The NLMA’s description of the sawmill of the future is fairly accurate in terms of using scanning equipment to assess the best way to cut a log. And although we aren’t yet cutting lumber with lasers it seems only a matter of time. They got the part right about helicopter logging, but using an ordinary helicopter isn’t as exciting to contemplate as using this contraption, a strange marriage of 19th- and 20th-century technologies.
This combination of multiple helicopters and blimp seemed like a good idea at the time. Alas, one of its flight tests failed in spectacular and tragic fashion and the program ended in 1986.
In 1980 the American Forest Foundation made a stab at predicting what the industry would look like in both 2010 and 2020. In 1980, to generate interest in National Forest Products Week, they issued what appears to be a press release that described working in 2010. For a separate project they produced a poster that made predictions about 2020. You’ll want to read the poster and the press release to see the subtle differences between the two in describing the future.
Some of it has already come to pass, like the use of handheld computers in the field and computers to aid in harvesting timber. The discussion of the “paperless society” in the press release is one worth revisiting in light of the internet and technology’s impact on how we read. (Are you reading this on your phone or a Kindle?) Interestingly, the artist wasn’t much of a visionary. You can clearly see the influence of Star Wars on the artist’s rendition of a logger. He looks like Luke Skywalker in his X-Wing fighter pilot uniform wielding a light saber—or is that a logging saber?

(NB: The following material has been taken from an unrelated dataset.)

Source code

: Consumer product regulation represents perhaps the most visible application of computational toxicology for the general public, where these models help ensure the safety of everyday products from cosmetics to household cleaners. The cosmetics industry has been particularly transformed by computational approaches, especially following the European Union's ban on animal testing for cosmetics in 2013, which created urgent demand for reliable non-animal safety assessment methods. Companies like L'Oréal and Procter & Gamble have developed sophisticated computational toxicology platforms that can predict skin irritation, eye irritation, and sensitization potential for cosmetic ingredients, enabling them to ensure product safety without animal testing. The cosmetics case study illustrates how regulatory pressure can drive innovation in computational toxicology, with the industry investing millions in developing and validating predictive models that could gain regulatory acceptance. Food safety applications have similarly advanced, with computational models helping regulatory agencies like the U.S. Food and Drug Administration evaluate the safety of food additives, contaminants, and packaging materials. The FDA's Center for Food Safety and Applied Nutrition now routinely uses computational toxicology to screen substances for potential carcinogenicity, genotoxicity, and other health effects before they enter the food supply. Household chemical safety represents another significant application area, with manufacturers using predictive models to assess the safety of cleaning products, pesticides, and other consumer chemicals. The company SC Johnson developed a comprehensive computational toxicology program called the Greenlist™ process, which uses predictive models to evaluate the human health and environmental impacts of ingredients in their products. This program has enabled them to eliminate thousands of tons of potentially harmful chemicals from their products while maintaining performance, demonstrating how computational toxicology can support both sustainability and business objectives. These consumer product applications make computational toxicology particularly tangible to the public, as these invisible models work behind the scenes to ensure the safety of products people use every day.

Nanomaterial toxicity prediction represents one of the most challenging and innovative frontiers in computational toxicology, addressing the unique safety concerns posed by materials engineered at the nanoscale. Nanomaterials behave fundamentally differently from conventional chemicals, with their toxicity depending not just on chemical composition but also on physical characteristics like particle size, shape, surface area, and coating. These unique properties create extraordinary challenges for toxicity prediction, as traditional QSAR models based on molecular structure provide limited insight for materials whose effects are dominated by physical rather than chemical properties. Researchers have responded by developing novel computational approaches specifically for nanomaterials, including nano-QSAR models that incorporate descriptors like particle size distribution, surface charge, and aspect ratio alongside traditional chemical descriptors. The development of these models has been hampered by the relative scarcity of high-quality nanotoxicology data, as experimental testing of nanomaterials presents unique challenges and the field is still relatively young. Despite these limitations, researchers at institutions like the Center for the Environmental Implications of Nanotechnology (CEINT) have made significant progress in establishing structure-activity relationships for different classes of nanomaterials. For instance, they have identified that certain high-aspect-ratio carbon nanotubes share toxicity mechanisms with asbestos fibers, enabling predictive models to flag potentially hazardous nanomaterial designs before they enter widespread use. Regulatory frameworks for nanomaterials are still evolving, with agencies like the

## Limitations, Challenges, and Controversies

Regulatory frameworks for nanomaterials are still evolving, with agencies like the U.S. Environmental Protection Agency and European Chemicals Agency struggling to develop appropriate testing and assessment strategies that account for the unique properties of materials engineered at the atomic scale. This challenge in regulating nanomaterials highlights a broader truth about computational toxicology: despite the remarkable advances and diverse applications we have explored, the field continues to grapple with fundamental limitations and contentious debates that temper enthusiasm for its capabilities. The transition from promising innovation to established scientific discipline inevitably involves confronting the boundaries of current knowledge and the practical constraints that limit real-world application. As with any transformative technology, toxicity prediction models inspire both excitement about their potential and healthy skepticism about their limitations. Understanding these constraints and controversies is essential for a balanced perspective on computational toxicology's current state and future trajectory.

It’s interesting to note the emphasis on transportation in these various visions. More than a century ago Biltmore Estate forester Carl Schenck declared that “forestry was a problem of transportation” and that “good roads are needed to practice forestry!” Talk about back to the future! The vision of hovercraft lifting logs out of hard-to-access areas brings to mind the closing line from Back to the Future, when Doc Brown tells Marty, “Roads? Where we’re going, we don’t need roads.” If Doc were a forester, he might instead proclaim: “Roads? Where we’re logging, we don’t need roads.”
Will lasers be used to cleanly cut timber? Will robots load lumber onto hovercraft that haul lumber? Will trees be genetically engineered to produce different grains and colors? What are your predictions for the future of forests, wood utilization, and forest management? Leave them in the Comments area and we’ll come back in 25 or 30 years and see if you were right.